Brief #80
Context engineering is entering a compression crisis: practitioners are abandoning progressive disclosure patterns because LLMs won't reliably retrieve, instead embedding entire knowledge bases directly into system prompts. Meanwhile, the infrastructure layer is fragmenting—protocol choices (MCP vs A2A) now determine whether agent intelligence compounds or resets between sessions.
LLMs Are Too Lazy for Smart Retrieval
Progressive disclosure and RAG-style retrieval fail in production because models won't reliably choose to fetch context. Practitioners are winning by embedding compressed knowledge directly into system prompts, removing the agent's decision entirely.
Vercel engineer ships 8KB compressed Next.js API index in system context after Skills-based retrieval failed. Result: 100% eval performance vs unreliable autonomous retrieval. Core insight: passive context beats active retrieval.
Haiku + 3 well-designed skills matches Opus performance but adding >3 skills causes context bloat and collapse. Reveals there's an optimal density where passive context works, beyond which system breaks.
Irrelevant context hurts accuracy even within window capacity. Models fail when presented with too much data even with space available—validates that compression and relevance filtering matter more than retrieval sophistication.
SDK-as-Interface Beats Tool Enumeration at Scale
When agents need access to 100+ API endpoints, enumerating each as an MCP tool exhausts context. Code Mode pattern wins: give agents a typed SDK and let them discover the API surface through code completion instead of reading schemas.
Cloudflare shows agents don't need individual tool definitions if they can write code against typed SDK. Anthropic independently converged on same pattern. Context compression through code abstraction vs schema documentation.
File System as Memory Interface Survives Compaction
Static context injection fails when agents hit compaction—flushed memories disappear. Practitioners are treating memory as a queryable file system so agents can re-access historical context through list/read/search operations after summarization.

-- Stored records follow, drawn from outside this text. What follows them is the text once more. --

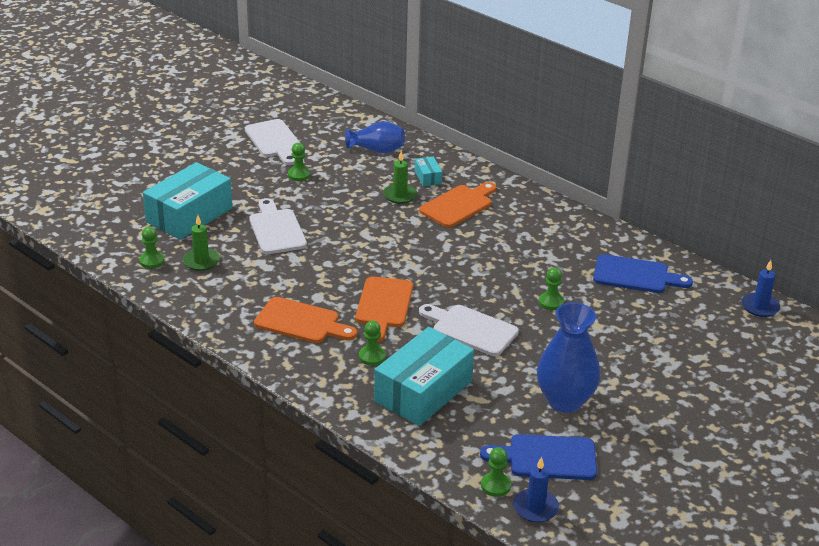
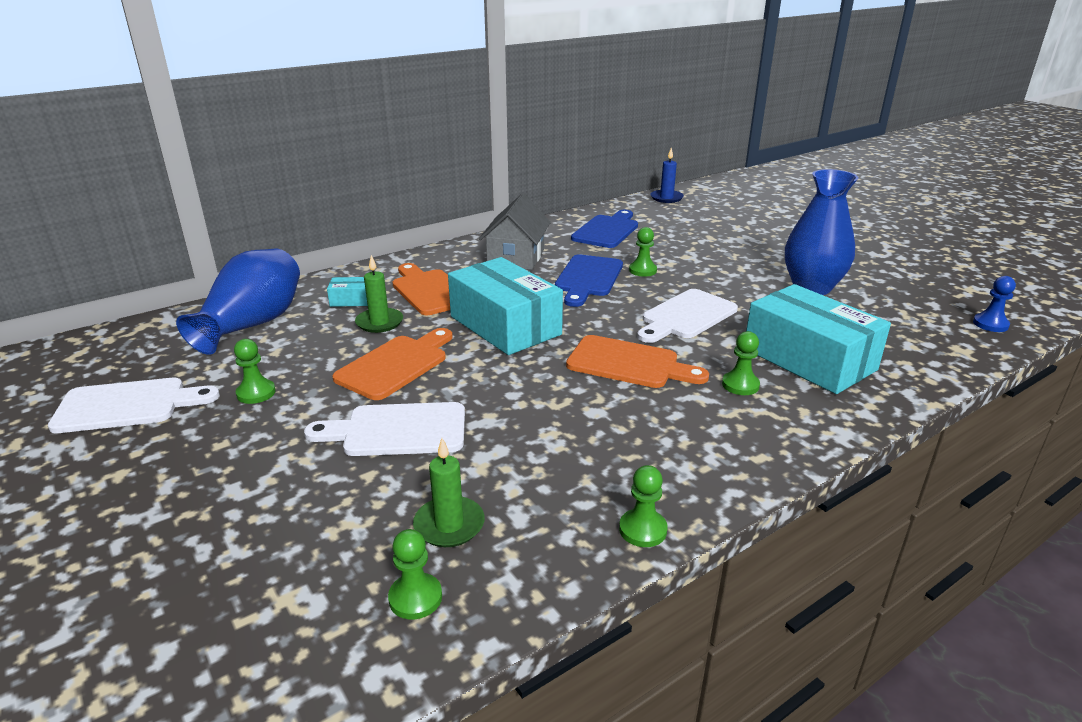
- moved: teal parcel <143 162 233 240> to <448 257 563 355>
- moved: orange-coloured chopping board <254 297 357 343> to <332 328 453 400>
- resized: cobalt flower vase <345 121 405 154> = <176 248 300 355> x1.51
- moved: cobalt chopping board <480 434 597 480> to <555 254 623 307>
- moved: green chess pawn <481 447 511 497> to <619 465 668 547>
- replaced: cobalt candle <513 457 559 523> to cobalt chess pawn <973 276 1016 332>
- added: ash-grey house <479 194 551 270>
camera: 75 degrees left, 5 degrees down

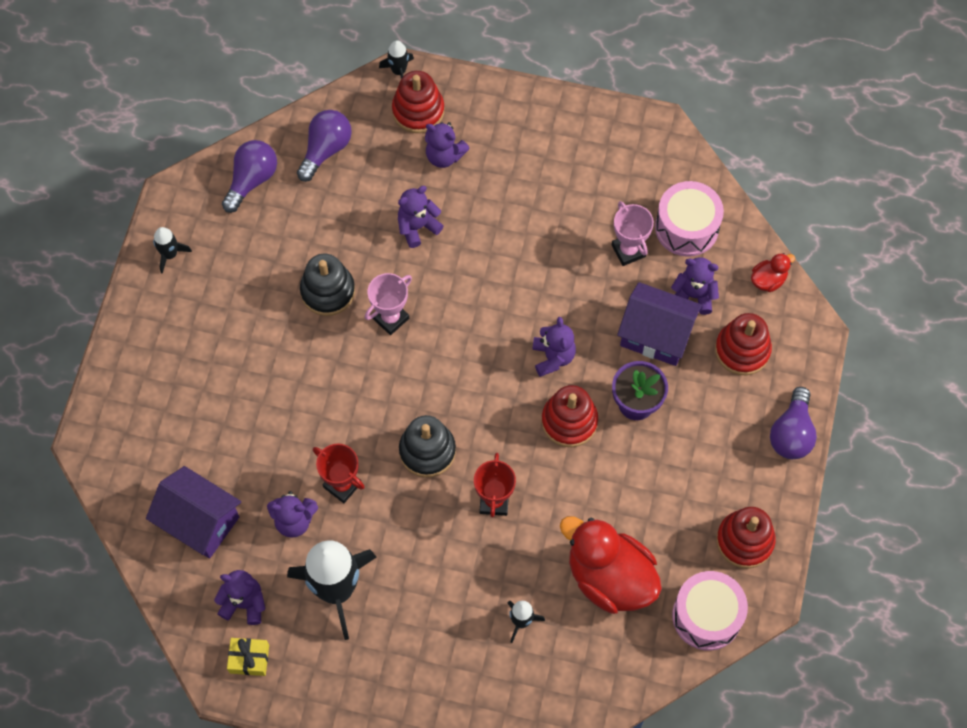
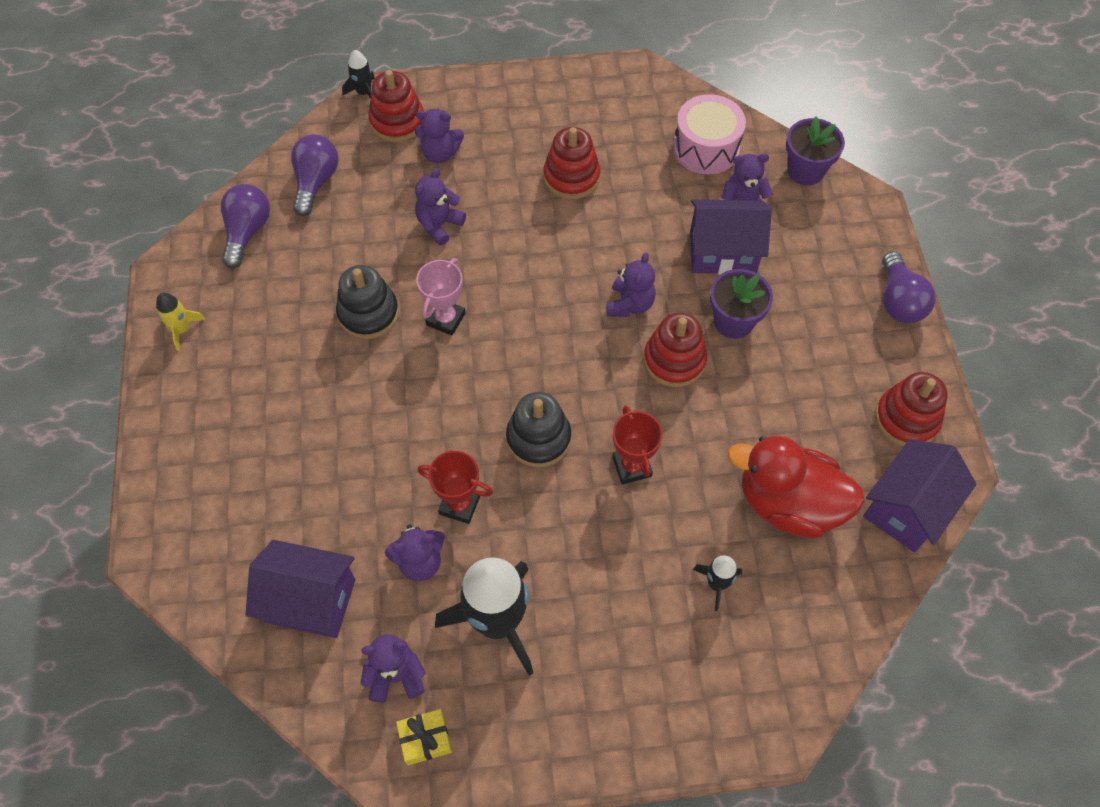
- recoloured: black spaceship <153 227 192 274> to bright yellow spaceship <156 293 205 351>
- turned: royal purple stuffed bear <532 317 576 377> = <607 253 656 317> 45 degrees clockwise
- removed: rosy trophy <612 201 654 266>
- replaced: rosy snare drum <672 571 748 651> to royal purple house <863 439 976 552>
- moved: red stacking toy <715 313 772 375> to <543 127 600 199>
- replaced: red duck <751 253 795 292> to royal purple potted plant <786 117 845 185>
camera: 20 degrees left, 5 degrees down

OpenClaw contributor explains namespace abstraction: store history/memory/artifacts as addressable files. When compaction occurs, agent still has file handles—can re-read what's relevant instead of losing to summarization. Three memory tiers: scratchpad/episodic/fact.
Protocol Choice Determines Intelligence Persistence
MCP vs A2A isn't just a vendor preference—it's an architecture decision about whether agent context compounds across sessions. Stateful protocols preserve learning; stateless protocols reset intelligence every interaction.
Major platforms (Anthropic, Google, OpenAI) converging on context/memory protocols as critical infrastructure. Pattern mirrors REST API evolution: proprietary integrations → ecosystem protocols → interoperable agents. Without protocol-level persistence, every session resets.
Multi-Agent Coordination Breaks at Context Boundaries
Multi-agent systems fail when subagent completion states don't propagate upward. The coordination problem isn't prompting—it's ensuring child agent context explicitly injects into parent agent awareness so intelligence compounds across hierarchy.
OpenAI Codex ships explicit message injection from child to parent agents. Problem: when subagents complete or get blocked, parent agents weren't receiving status updates, breaking information flow. Solution: explicit state propagation + naming/color-coding for visibility.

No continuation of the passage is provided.